I remember at primary school (Langwathby C of E since you ask) standing in the playground, Settle-Carlisle railway to my left, and thinking that life on another planet does not necessarily mean life as we know it. And I still think that. We have haemoglobin to carry oxygen in the blood, octopuses have other stuff for the same purpose – and they are on the same planet. The creature in Alien that grew in John Hurt’s belly (yes, yes, I know it was only a story) had acid in its blood vessels. Our thinking is altogether too selfish, too human-obsessed. Things could be otherwise. We are like pimples on the backside of the cosmos. Hurricanes, earthquakes, wind and rain come and go. The earth will cleanse itself. For those that accept the notion of God, ‘God is working his purpose out as year succeeds to year’. For those that don’t, the laws of nature are doing the what-comes-naturally. In the context of evolution, this has interesting theological implications. It’s not over yet.

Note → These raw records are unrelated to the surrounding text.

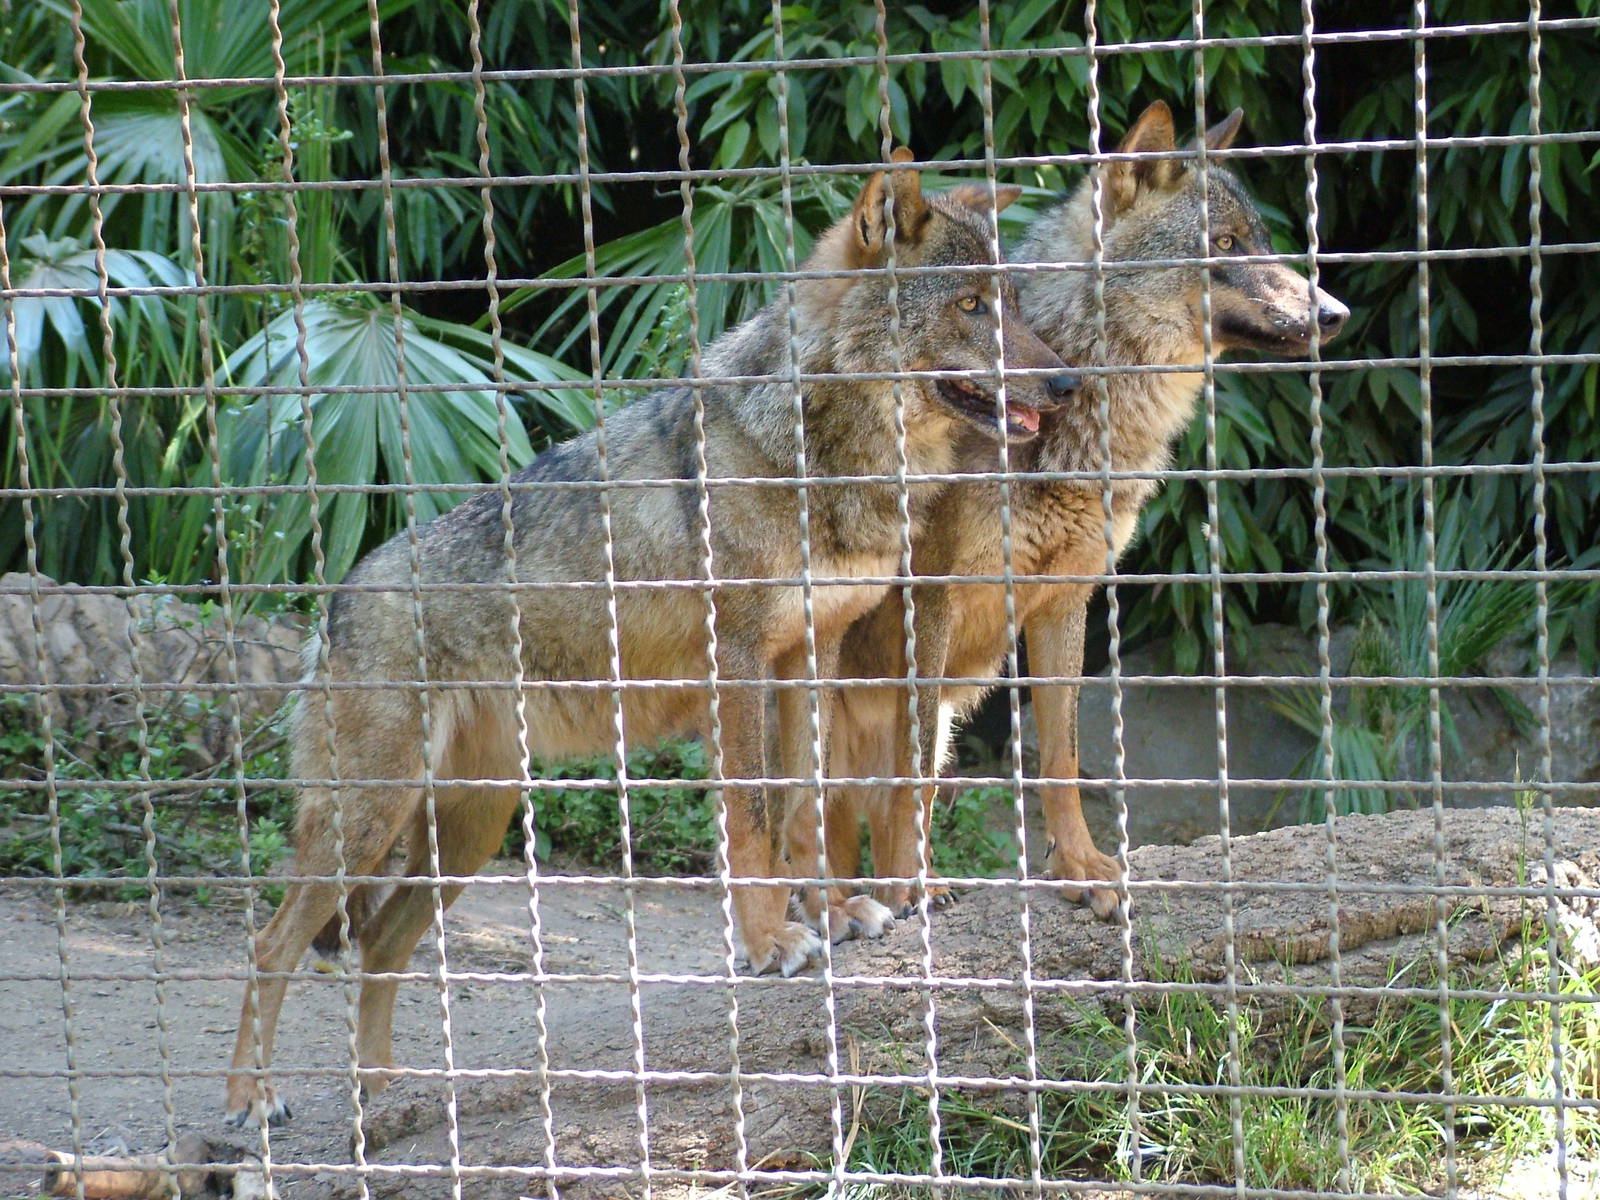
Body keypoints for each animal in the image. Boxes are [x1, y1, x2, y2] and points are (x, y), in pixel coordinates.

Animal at [224, 150, 1079, 1125]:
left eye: (1011, 301)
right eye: (971, 304)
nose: (1068, 386)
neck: (821, 453)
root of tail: (332, 606)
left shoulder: (809, 656)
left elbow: (804, 806)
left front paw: (827, 915)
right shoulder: (737, 661)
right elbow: (752, 820)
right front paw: (770, 942)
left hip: (468, 831)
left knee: (379, 944)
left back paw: (389, 1094)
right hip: (373, 820)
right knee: (272, 944)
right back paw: (253, 1101)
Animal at [799, 101, 1350, 929]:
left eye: (1260, 239)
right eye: (1224, 245)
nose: (1335, 313)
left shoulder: (1066, 598)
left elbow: (1061, 756)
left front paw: (1081, 869)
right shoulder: (929, 600)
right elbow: (912, 778)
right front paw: (910, 889)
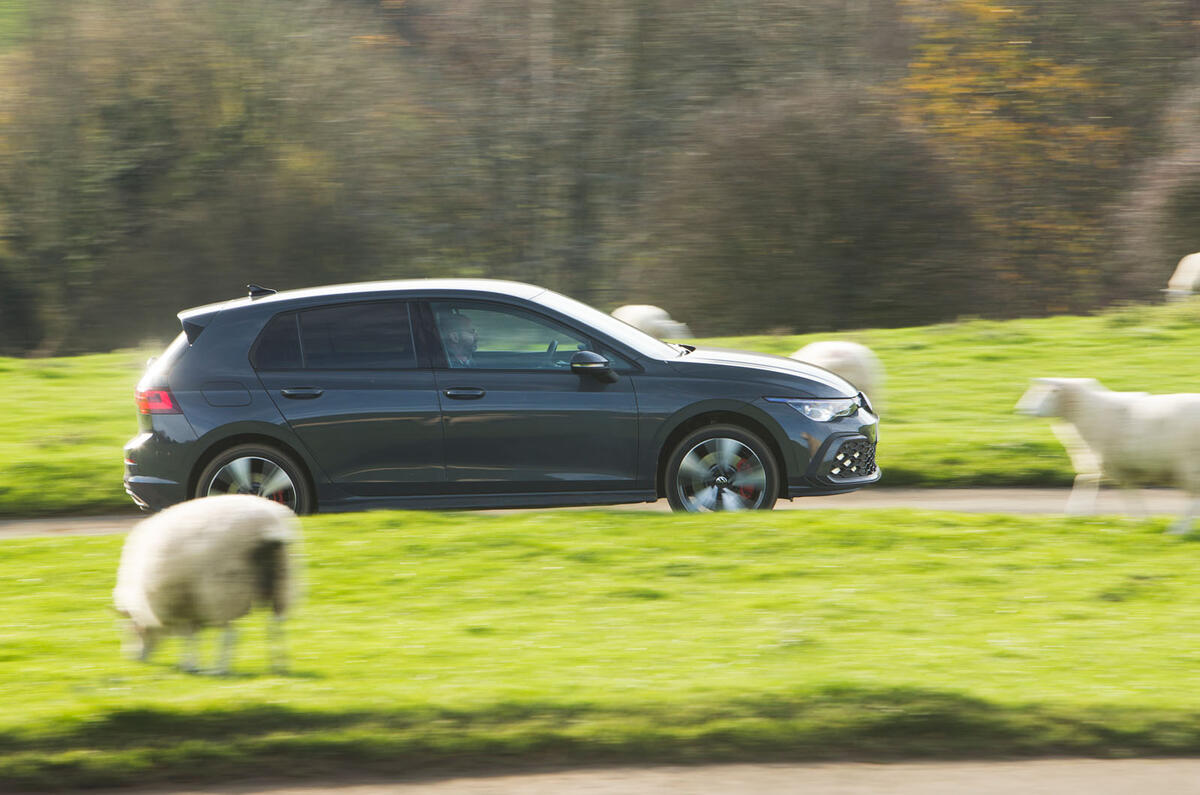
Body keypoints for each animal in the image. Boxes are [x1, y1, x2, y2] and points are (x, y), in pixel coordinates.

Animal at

Make the most of what you’ve got when you’ve got it, because you might not have it much longer. Live each day as ‘twere thy last. In an earlier post here I wrote about a ‘good death’. One of my more elderly (in years but not in mind) parishioners told me that her idea of a good death was slipping off a stool with a glass of Jameson’s in her hand. This has interesting theological implications too. Raise your glasses. The standard Anglican response to any difficult issue has much to commend it: ‘Let’s have another glass of sherry‘. Or whiskey.